Beiträge von HPrenosil

    Liebe Forenmitglieder,


    in letzter Zeit häufen sich die Aufforderungen seitens der Krankenkassen, bestimmte Operartionen ambulant durchzuführen. Hierbei wird häufig auf den Katalog der stationsersetzenden Maßnahmen verwiesen.


    Sicherlich gibt es Fälle, in denen die Forderung nicht unbegründet ist. An dieser Stelle würde es mich interessieren, welchen Weg andere Krankenhäuser gehen, bei denen derartige Leistungen innerhalb einer Belegabteilung erbracht werden.


    Das grundlegende Problem sehe ich eingentlich in der Findung einer sachgerechten Abgabenregelung. Will das Krankenhaus einen positiven Deckungsbeitrag erwirtschaften, so bleibt für den Belegarzt kaum noch etwas übrig.

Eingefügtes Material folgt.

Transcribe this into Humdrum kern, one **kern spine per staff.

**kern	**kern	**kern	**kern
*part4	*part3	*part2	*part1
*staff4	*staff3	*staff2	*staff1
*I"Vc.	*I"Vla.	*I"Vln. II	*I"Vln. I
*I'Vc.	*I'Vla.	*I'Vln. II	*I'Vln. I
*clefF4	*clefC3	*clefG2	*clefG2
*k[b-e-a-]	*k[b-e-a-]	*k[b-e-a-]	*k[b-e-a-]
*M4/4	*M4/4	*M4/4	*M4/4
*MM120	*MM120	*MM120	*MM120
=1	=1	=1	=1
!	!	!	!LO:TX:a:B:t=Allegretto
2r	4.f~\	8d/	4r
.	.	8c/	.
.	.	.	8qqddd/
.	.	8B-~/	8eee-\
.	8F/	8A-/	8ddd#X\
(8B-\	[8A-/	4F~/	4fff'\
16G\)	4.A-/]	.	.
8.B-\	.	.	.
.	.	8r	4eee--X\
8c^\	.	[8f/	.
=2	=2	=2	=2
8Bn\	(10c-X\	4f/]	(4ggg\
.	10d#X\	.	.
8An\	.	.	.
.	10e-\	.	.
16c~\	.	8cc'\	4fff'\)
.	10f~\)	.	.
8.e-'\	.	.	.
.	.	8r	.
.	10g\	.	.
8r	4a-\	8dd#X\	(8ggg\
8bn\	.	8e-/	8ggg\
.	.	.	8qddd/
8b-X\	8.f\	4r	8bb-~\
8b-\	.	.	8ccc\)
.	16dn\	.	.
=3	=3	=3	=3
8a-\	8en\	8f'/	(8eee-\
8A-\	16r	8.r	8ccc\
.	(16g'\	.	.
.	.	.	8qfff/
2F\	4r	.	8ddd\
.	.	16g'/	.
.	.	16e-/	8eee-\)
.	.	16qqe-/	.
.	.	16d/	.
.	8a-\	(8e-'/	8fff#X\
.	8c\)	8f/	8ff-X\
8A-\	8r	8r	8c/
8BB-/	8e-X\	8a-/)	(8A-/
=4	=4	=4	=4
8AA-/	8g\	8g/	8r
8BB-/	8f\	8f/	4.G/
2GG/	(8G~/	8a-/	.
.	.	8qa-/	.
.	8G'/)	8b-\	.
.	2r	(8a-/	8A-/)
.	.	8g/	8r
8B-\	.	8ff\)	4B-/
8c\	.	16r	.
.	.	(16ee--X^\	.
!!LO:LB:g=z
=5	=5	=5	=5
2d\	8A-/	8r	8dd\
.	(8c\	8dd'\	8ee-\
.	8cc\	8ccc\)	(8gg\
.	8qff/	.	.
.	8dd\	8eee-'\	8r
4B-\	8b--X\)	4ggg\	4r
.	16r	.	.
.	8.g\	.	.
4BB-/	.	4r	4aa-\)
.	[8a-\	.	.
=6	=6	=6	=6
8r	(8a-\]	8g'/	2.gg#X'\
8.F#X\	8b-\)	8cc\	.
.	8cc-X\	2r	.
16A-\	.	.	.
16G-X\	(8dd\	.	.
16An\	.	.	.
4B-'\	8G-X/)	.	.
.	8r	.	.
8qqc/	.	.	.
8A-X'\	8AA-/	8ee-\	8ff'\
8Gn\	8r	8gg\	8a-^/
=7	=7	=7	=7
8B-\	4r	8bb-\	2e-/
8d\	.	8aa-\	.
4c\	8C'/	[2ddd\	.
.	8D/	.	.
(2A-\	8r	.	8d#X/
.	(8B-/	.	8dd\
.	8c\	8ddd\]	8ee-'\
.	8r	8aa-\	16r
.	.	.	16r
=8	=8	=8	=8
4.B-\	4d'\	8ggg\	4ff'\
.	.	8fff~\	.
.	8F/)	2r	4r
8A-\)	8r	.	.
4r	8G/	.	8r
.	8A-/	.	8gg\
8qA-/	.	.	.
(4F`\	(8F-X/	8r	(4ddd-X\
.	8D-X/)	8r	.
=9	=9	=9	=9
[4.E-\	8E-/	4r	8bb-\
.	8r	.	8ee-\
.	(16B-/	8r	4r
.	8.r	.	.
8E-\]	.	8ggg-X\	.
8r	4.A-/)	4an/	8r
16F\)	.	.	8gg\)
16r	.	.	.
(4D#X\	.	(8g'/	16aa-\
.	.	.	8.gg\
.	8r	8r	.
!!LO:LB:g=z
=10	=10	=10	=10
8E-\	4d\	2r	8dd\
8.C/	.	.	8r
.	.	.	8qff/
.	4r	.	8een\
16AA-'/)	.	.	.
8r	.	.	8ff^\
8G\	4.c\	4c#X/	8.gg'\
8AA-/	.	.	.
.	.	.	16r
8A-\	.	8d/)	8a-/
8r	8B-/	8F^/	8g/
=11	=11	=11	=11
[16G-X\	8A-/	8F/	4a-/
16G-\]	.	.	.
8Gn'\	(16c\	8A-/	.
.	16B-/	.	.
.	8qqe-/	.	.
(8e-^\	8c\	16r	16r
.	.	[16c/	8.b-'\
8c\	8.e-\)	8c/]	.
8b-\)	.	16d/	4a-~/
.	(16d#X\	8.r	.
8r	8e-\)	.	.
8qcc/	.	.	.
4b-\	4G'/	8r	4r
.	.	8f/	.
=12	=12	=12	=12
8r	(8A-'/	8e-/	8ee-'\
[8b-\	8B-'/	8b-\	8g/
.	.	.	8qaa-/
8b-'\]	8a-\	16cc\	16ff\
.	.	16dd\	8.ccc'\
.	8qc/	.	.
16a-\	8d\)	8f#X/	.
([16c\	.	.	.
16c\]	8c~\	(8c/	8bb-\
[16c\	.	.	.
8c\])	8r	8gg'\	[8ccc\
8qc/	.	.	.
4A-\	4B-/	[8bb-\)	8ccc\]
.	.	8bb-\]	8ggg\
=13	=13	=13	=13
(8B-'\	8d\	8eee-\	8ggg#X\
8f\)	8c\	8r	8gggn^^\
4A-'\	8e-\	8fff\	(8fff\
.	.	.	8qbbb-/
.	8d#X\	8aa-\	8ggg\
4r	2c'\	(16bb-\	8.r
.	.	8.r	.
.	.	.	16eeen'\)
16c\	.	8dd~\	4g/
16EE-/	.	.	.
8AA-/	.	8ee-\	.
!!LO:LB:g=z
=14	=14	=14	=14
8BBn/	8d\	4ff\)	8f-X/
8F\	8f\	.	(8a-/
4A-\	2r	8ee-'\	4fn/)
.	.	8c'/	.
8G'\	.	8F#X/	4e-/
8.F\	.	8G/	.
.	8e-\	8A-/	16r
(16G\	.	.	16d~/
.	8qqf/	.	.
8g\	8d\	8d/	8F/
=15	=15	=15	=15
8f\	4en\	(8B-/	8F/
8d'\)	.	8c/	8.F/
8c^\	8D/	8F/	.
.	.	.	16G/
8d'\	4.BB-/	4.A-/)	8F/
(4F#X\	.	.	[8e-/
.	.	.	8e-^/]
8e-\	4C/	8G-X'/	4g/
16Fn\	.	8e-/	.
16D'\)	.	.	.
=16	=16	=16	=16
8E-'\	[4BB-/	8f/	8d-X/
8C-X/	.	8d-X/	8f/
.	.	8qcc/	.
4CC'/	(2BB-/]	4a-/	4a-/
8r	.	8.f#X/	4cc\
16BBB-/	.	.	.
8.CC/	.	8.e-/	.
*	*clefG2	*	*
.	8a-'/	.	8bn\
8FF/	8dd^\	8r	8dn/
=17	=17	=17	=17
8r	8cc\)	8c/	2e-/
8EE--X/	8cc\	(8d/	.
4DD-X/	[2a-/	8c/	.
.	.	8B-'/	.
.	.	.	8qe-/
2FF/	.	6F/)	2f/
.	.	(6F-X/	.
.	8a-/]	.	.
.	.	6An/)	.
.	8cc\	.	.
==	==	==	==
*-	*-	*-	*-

    Welche Erfahrungen haben andere Häuser gemacht?


    Viele Grüße


    Hartmut Prenosil

    Hallo Frau Zierold,


    die Erfordernis der Übermittlung der Daten innerhalb von drei Werktagen findet sich im Landesvertrag wieder. Im Landesvertrag NRW heißt es beispielsweise in § 6 (2):


    "Bei teil- oder vollstationärer Aufnahme eines Patienten leitet das Krankenhaus möglichst innerhalb von drei Arbeitstagen nach Aufnahme des Patienten der zuständigen Krankenkasse einen Aufnahmesatz nach der Datenübermittlungs-Vereinbarung (vgl. § 8 Abs. 1) zu."


    Viele Grüße


    Hartmut Prenosil

    Hallo H. Arnold,


    zur genauen Beurteilung wäre es noch interessant zu erfahren, was Sie als Diagnose(n) verschlüsselt haben.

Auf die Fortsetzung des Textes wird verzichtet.